Stored data entries:
----

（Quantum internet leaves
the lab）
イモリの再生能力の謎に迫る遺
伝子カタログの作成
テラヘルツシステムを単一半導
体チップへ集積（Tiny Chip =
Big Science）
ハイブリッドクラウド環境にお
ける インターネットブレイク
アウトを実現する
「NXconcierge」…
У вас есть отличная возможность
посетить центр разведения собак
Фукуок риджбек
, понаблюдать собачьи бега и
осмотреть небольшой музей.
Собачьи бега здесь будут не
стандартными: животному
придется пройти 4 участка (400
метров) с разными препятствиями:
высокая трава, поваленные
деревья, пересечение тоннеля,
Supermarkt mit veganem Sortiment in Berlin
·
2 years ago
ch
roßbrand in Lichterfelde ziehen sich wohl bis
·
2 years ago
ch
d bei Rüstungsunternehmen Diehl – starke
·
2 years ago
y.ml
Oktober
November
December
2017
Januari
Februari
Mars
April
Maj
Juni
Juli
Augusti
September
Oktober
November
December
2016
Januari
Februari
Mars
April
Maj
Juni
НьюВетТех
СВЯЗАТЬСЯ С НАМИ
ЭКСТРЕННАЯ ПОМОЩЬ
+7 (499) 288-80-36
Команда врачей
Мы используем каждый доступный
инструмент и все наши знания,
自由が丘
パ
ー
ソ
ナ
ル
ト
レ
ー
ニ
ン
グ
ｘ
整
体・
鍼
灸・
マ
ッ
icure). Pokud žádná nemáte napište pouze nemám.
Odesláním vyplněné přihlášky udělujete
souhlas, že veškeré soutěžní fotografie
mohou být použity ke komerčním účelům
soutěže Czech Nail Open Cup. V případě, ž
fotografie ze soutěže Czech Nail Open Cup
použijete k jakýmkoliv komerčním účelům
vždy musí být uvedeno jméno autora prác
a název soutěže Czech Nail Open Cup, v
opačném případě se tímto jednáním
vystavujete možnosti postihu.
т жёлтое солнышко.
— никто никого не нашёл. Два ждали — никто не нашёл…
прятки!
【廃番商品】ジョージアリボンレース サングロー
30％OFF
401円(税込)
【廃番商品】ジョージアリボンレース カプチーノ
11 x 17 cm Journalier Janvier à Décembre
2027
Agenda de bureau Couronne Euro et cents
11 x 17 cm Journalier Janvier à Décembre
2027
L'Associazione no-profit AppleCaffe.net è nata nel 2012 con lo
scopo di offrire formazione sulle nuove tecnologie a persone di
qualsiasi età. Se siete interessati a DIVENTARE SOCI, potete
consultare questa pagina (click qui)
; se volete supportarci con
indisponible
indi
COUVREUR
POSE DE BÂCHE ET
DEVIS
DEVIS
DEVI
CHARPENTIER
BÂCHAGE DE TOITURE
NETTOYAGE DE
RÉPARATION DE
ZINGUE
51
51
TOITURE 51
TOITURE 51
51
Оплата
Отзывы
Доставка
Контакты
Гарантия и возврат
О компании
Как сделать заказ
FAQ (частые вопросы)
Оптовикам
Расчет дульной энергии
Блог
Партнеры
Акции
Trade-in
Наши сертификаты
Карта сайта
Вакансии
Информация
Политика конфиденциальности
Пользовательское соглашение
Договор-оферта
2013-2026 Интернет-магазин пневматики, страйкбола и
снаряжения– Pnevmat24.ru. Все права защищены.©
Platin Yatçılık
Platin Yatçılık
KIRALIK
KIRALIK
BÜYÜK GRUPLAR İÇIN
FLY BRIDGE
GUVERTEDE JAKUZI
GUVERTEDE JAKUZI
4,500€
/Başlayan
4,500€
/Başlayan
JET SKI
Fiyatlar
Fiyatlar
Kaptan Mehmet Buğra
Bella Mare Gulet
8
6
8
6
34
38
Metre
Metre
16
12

----

Exercise directions: Reproduce every line of the records above, word for word and in the same order.

Exercise output:
（Quantum internet leaves
the lab）
イモリの再生能力の謎に迫る遺
伝子カタログの作成
テラヘルツシステムを単一半導
体チップへ集積（Tiny Chip =
Big Science）
ハイブリッドクラウド環境にお
ける インターネットブレイク
アウトを実現する
「NXconcierge」…
У вас есть отличная возможность
посетить центр разведения собак
Фукуок риджбек
, понаблюдать собачьи бега и
осмотреть небольшой музей.
Собачьи бега здесь будут не
стандартными: животному
придется пройти 4 участка (400
метров) с разными препятствиями:
высокая трава, поваленные
деревья, пересечение тоннеля,
Supermarkt mit veganem Sortiment in Berlin
·
2 years ago
ch
roßbrand in Lichterfelde ziehen sich wohl bis
·
2 years ago
ch
d bei Rüstungsunternehmen Diehl – starke
·
2 years ago
y.ml
Oktober
November
December
2017
Januari
Februari
Mars
April
Maj
Juni
Juli
Augusti
September
Oktober
November
December
2016
Januari
Februari
Mars
April
Maj
Juni
НьюВетТех
СВЯЗАТЬСЯ С НАМИ
ЭКСТРЕННАЯ ПОМОЩЬ
+7 (499) 288-80-36
Команда врачей
Мы используем каждый доступный
инструмент и все наши знания,
自由が丘
パ
ー
ソ
ナ
ル
ト
レ
ー
ニ
ン
グ
ｘ
整
体・
鍼
灸・
マ
ッ
icure). Pokud žádná nemáte napište pouze nemám.
Odesláním vyplněné přihlášky udělujete
souhlas, že veškeré soutěžní fotografie
mohou být použity ke komerčním účelům
soutěže Czech Nail Open Cup. V případě, ž
fotografie ze soutěže Czech Nail Open Cup
použijete k jakýmkoliv komerčním účelům
vždy musí být uvedeno jméno autora prác
a název soutěže Czech Nail Open Cup, v
opačném případě se tímto jednáním
vystavujete možnosti postihu.
т жёлтое солнышко.
— никто никого не нашёл. Два ждали — никто не нашёл…
прятки!
【廃番商品】ジョージアリボンレース サングロー
30％OFF
401円(税込)
【廃番商品】ジョージアリボンレース カプチーノ
11 x 17 cm Journalier Janvier à Décembre
2027
Agenda de bureau Couronne Euro et cents
11 x 17 cm Journalier Janvier à Décembre
2027
L'Associazione no-profit AppleCaffe.net è nata nel 2012 con lo
scopo di offrire formazione sulle nuove tecnologie a persone di
qualsiasi età. Se siete interessati a DIVENTARE SOCI, potete
consultare questa pagina (click qui)
; se volete supportarci con
indisponible
indi
COUVREUR
POSE DE BÂCHE ET
DEVIS
DEVIS
DEVI
CHARPENTIER
BÂCHAGE DE TOITURE
NETTOYAGE DE
RÉPARATION DE
ZINGUE
51
51
TOITURE 51
TOITURE 51
51
Оплата
Отзывы
Доставка
Контакты
Гарантия и возврат
О компании
Как сделать заказ
FAQ (частые вопросы)
Оптовикам
Расчет дульной энергии
Блог
Партнеры
Акции
Trade-in
Наши сертификаты
Карта сайта
Вакансии
Информация
Политика конфиденциальности
Пользовательское соглашение
Договор-оферта
2013-2026 Интернет-магазин пневматики, страйкбола и
снаряжения– Pnevmat24.ru. Все права защищены.©
Platin Yatçılık
Platin Yatçılık
KIRALIK
KIRALIK
BÜYÜK GRUPLAR İÇIN
FLY BRIDGE
GUVERTEDE JAKUZI
GUVERTEDE JAKUZI
4,500€
/Başlayan
4,500€
/Başlayan
JET SKI
Fiyatlar
Fiyatlar
Kaptan Mehmet Buğra
Bella Mare Gulet
8
6
8
6
34
38
Metre
Metre
16
12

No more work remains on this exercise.